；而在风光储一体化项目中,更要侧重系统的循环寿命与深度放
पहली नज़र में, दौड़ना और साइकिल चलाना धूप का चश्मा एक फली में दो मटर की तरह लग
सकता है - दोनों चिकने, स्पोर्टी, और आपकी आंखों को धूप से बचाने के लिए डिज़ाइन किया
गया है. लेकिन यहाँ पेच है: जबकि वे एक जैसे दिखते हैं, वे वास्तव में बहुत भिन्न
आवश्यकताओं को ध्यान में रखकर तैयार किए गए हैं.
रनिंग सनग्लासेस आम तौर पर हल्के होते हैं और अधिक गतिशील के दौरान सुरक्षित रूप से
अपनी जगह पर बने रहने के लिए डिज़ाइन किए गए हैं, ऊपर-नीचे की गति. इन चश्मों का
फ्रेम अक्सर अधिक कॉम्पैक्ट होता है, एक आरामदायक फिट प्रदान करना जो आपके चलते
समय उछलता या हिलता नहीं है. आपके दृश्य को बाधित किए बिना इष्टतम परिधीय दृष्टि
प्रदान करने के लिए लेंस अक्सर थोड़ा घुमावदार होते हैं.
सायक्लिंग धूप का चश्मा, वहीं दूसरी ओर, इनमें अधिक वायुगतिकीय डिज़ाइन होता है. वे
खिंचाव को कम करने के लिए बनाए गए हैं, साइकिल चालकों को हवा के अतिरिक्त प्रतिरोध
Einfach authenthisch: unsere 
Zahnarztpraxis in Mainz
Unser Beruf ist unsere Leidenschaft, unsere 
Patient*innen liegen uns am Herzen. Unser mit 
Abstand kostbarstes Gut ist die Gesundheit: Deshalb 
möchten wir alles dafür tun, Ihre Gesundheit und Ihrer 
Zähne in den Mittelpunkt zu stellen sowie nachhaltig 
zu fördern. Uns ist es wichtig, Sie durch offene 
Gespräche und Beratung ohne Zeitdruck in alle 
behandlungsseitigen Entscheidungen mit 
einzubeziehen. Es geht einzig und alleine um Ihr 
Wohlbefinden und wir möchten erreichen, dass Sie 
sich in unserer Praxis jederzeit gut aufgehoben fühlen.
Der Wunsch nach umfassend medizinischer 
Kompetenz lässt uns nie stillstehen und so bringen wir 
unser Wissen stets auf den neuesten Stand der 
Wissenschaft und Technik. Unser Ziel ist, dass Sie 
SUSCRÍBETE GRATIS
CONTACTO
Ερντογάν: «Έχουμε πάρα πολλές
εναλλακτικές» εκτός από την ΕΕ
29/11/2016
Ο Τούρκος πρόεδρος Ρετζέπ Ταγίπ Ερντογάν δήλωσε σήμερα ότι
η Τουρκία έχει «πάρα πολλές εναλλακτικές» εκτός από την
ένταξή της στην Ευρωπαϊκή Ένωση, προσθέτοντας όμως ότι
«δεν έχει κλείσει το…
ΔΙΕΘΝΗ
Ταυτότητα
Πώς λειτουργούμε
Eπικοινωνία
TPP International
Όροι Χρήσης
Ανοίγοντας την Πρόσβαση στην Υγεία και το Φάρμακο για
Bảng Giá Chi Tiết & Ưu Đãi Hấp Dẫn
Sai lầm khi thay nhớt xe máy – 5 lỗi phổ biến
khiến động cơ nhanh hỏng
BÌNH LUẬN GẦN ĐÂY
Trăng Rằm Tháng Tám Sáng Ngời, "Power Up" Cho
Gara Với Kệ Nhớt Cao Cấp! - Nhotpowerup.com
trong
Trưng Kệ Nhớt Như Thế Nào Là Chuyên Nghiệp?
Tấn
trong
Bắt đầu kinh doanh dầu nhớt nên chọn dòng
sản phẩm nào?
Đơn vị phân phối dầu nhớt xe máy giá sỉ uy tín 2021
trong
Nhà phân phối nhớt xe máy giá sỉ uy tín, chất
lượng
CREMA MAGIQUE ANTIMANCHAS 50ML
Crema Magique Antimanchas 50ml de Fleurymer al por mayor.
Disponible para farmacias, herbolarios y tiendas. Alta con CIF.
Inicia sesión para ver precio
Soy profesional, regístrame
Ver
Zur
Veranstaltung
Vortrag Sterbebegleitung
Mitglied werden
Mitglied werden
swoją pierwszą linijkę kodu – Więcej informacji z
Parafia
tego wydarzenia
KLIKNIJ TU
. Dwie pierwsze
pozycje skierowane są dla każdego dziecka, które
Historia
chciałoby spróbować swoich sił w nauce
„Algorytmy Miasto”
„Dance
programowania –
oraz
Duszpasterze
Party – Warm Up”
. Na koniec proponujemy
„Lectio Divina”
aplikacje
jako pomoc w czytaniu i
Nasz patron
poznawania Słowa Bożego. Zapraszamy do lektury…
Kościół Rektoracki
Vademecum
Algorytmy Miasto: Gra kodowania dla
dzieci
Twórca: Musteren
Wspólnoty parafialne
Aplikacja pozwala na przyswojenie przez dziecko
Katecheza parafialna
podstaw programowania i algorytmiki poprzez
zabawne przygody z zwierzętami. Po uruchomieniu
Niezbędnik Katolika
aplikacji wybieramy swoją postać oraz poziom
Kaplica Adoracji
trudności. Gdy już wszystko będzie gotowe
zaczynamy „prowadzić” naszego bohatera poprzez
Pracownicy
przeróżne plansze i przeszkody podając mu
◇ ◇ ◇
TASK INSTRUCTIONS: Please write out only the lines from the one containing "Kaplica Adoracji" to the end of the records above, exactly, both ends included.

OUTPUT:
Kaplica Adoracji
trudności. Gdy już wszystko będzie gotowe
zaczynamy „prowadzić” naszego bohatera poprzez
Pracownicy
przeróżne plansze i przeszkody podając mu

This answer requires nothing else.